* Action item *
The complete listing should be restated word for word.

* Exercise data *
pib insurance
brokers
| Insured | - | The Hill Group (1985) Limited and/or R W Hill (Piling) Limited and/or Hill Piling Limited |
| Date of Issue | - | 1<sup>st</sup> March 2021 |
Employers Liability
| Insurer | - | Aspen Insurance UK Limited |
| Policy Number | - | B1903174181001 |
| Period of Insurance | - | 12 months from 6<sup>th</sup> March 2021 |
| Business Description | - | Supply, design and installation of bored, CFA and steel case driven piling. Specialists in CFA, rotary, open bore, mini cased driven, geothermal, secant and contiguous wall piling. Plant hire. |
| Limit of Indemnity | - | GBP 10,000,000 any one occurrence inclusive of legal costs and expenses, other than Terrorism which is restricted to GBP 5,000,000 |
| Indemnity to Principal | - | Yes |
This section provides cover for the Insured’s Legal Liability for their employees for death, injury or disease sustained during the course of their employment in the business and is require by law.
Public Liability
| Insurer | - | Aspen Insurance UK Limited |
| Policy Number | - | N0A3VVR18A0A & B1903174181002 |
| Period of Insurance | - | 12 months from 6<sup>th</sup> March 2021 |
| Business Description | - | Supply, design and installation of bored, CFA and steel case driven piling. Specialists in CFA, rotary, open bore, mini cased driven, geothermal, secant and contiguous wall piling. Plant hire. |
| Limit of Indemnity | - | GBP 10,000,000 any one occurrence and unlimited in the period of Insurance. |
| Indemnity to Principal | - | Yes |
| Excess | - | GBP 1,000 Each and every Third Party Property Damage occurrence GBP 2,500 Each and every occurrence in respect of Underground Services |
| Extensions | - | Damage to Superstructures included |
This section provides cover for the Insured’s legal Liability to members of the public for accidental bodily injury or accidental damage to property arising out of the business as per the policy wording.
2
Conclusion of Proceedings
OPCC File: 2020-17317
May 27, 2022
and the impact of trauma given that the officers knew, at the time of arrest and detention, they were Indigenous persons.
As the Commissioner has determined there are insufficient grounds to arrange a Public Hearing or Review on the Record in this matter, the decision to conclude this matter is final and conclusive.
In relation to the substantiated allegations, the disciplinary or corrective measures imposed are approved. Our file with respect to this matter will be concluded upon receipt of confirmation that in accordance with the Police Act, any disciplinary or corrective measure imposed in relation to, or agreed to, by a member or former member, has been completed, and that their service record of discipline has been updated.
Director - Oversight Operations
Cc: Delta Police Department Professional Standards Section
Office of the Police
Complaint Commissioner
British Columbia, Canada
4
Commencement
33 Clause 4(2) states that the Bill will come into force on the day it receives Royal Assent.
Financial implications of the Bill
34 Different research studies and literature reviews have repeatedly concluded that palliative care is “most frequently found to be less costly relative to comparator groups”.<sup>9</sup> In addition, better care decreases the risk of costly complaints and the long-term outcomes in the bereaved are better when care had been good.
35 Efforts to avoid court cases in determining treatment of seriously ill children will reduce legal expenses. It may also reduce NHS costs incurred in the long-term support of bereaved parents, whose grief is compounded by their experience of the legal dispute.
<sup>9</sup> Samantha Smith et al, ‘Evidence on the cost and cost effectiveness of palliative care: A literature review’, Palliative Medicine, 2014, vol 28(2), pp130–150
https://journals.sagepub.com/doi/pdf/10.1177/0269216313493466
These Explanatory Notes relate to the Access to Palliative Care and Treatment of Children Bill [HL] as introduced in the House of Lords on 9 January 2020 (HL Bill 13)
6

* Solution to this task *
pib insurance
brokers
| Insured | - | The Hill Group (1985) Limited and/or R W Hill (Piling) Limited and/or Hill Piling Limited |
| Date of Issue | - | 1<sup>st</sup> March 2021 |
Employers Liability
| Insurer | - | Aspen Insurance UK Limited |
| Policy Number | - | B1903174181001 |
| Period of Insurance | - | 12 months from 6<sup>th</sup> March 2021 |
| Business Description | - | Supply, design and installation of bored, CFA and steel case driven piling. Specialists in CFA, rotary, open bore, mini cased driven, geothermal, secant and contiguous wall piling. Plant hire. |
| Limit of Indemnity | - | GBP 10,000,000 any one occurrence inclusive of legal costs and expenses, other than Terrorism which is restricted to GBP 5,000,000 |
| Indemnity to Principal | - | Yes |
This section provides cover for the Insured’s Legal Liability for their employees for death, injury or disease sustained during the course of their employment in the business and is require by law.
Public Liability
| Insurer | - | Aspen Insurance UK Limited |
| Policy Number | - | N0A3VVR18A0A & B1903174181002 |
| Period of Insurance | - | 12 months from 6<sup>th</sup> March 2021 |
| Business Description | - | Supply, design and installation of bored, CFA and steel case driven piling. Specialists in CFA, rotary, open bore, mini cased driven, geothermal, secant and contiguous wall piling. Plant hire. |
| Limit of Indemnity | - | GBP 10,000,000 any one occurrence and unlimited in the period of Insurance. |
| Indemnity to Principal | - | Yes |
| Excess | - | GBP 1,000 Each and every Third Party Property Damage occurrence GBP 2,500 Each and every occurrence in respect of Underground Services |
| Extensions | - | Damage to Superstructures included |
This section provides cover for the Insured’s legal Liability to members of the public for accidental bodily injury or accidental damage to property arising out of the business as per the policy wording.
2
Conclusion of Proceedings
OPCC File: 2020-17317
May 27, 2022
and the impact of trauma given that the officers knew, at the time of arrest and detention, they were Indigenous persons.
As the Commissioner has determined there are insufficient grounds to arrange a Public Hearing or Review on the Record in this matter, the decision to conclude this matter is final and conclusive.
In relation to the substantiated allegations, the disciplinary or corrective measures imposed are approved. Our file with respect to this matter will be concluded upon receipt of confirmation that in accordance with the Police Act, any disciplinary or corrective measure imposed in relation to, or agreed to, by a member or former member, has been completed, and that their service record of discipline has been updated.
Director - Oversight Operations
Cc: Delta Police Department Professional Standards Section
Office of the Police
Complaint Commissioner
British Columbia, Canada
4
Commencement
33 Clause 4(2) states that the Bill will come into force on the day it receives Royal Assent.
Financial implications of the Bill
34 Different research studies and literature reviews have repeatedly concluded that palliative care is “most frequently found to be less costly relative to comparator groups”.<sup>9</sup> In addition, better care decreases the risk of costly complaints and the long-term outcomes in the bereaved are better when care had been good.
35 Efforts to avoid court cases in determining treatment of seriously ill children will reduce legal expenses. It may also reduce NHS costs incurred in the long-term support of bereaved parents, whose grief is compounded by their experience of the legal dispute.
<sup>9</sup> Samantha Smith et al, ‘Evidence on the cost and cost effectiveness of palliative care: A literature review’, Palliative Medicine, 2014, vol 28(2), pp130–150
https://journals.sagepub.com/doi/pdf/10.1177/0269216313493466
These Explanatory Notes relate to the Access to Palliative Care and Treatment of Children Bill [HL] as introduced in the House of Lords on 9 January 2020 (HL Bill 13)
6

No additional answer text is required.